While generally, trying to PVP alone since most of my smallscaling friends quit, has turned me from a nice person congratulating enemy players on their awesome performance to a QQing mess, trying to be on par with PVE-heroes while lacking their skills, gear, knowledge of the mechanics, and willingness to improve, has turned my guildies into irritable Frenchies who would lash out on me whenever they failed.

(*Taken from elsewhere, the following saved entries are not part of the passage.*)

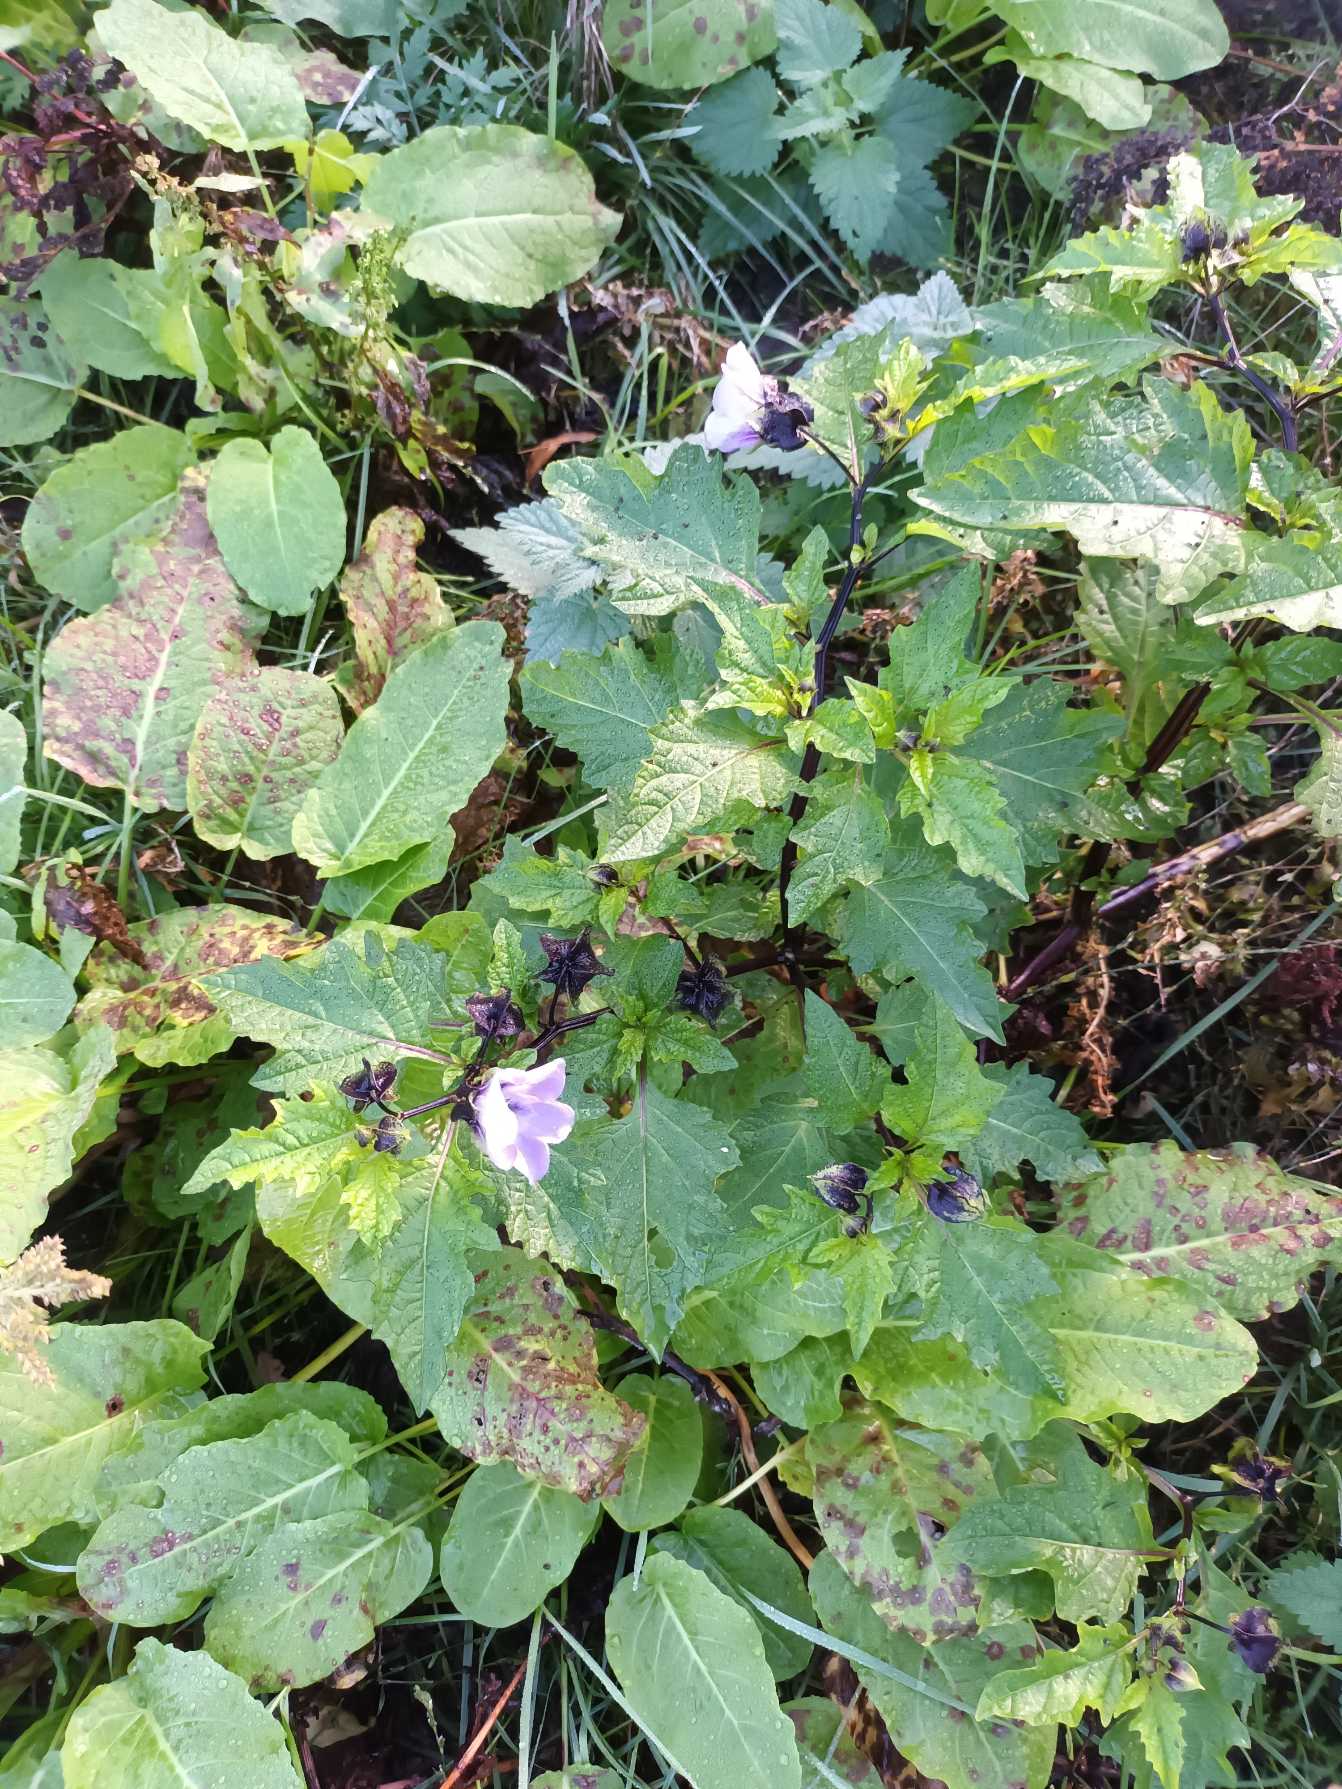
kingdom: Plantae
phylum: Tracheophyta
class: Magnoliopsida
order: Solanales
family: Solanaceae
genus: Nicandra
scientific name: Nicandra physalodes
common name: Kantbæger
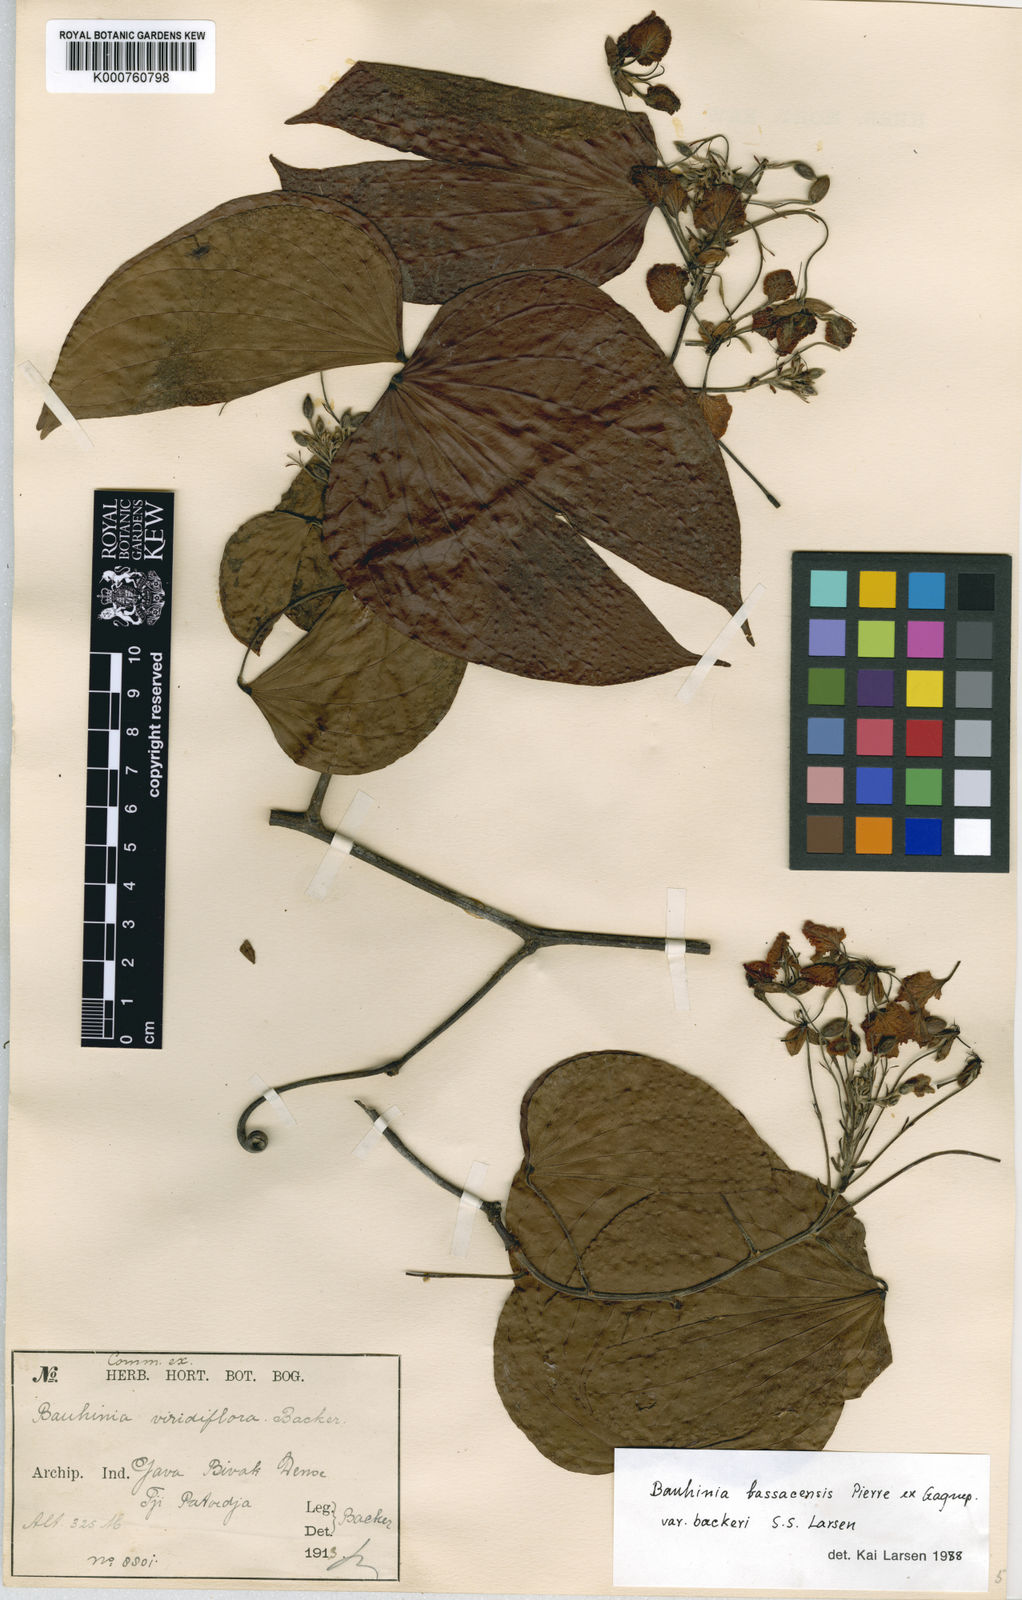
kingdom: Plantae
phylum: Tracheophyta
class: Magnoliopsida
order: Fabales
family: Fabaceae
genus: Phanera
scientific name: Phanera bassacensis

While this might seem like quite a depressing note to end things with compared to the general uplifting tone of the post, sadly it’s true. Nonetheless, funny scrub moments still happen, and I try to upload videos of them whenever they do, but given that smallscale is harder and harder to find nowadays, and getting zerged and teabagged is redundant after some point, prospects in this game seem darker than ever for a person with no PVE guild, who only wants to laugh a bit. For most part nowadays, I just kill level 9 mudcrabs with camo hunter to get the Monster Slayer achievement, make impromptu and unwanted cameos in other people’s roleplay by narrating it, or otherwise swaying their script into uncharted waters, though even that became lackluster after getting insulted a few times. My latest notable performance was actually recruiting several people for an erotic werewolf roleplaying guild, which was a harmless troll, and pretty please don’t ban me
I was eager for many changes that Dark Brotherhood would bring up until reading up on poisons. While I’m a hopeless optimistic and willing to believe the best about this game, I don’t think poisons will work well with smallscale. And personally, I do not enjoy raiding as much as playing in small groups. I mean being the rapid maneuver and bombard-spam prostitute can tiring after a certain point, but that seems the only way to get decent action nowadays. Still, hopefully everything will turn out fine, and I will have some more scrub stories to tell. If you actually read, all the way up to this point, well thank you, and hopefully you have enjoyed it.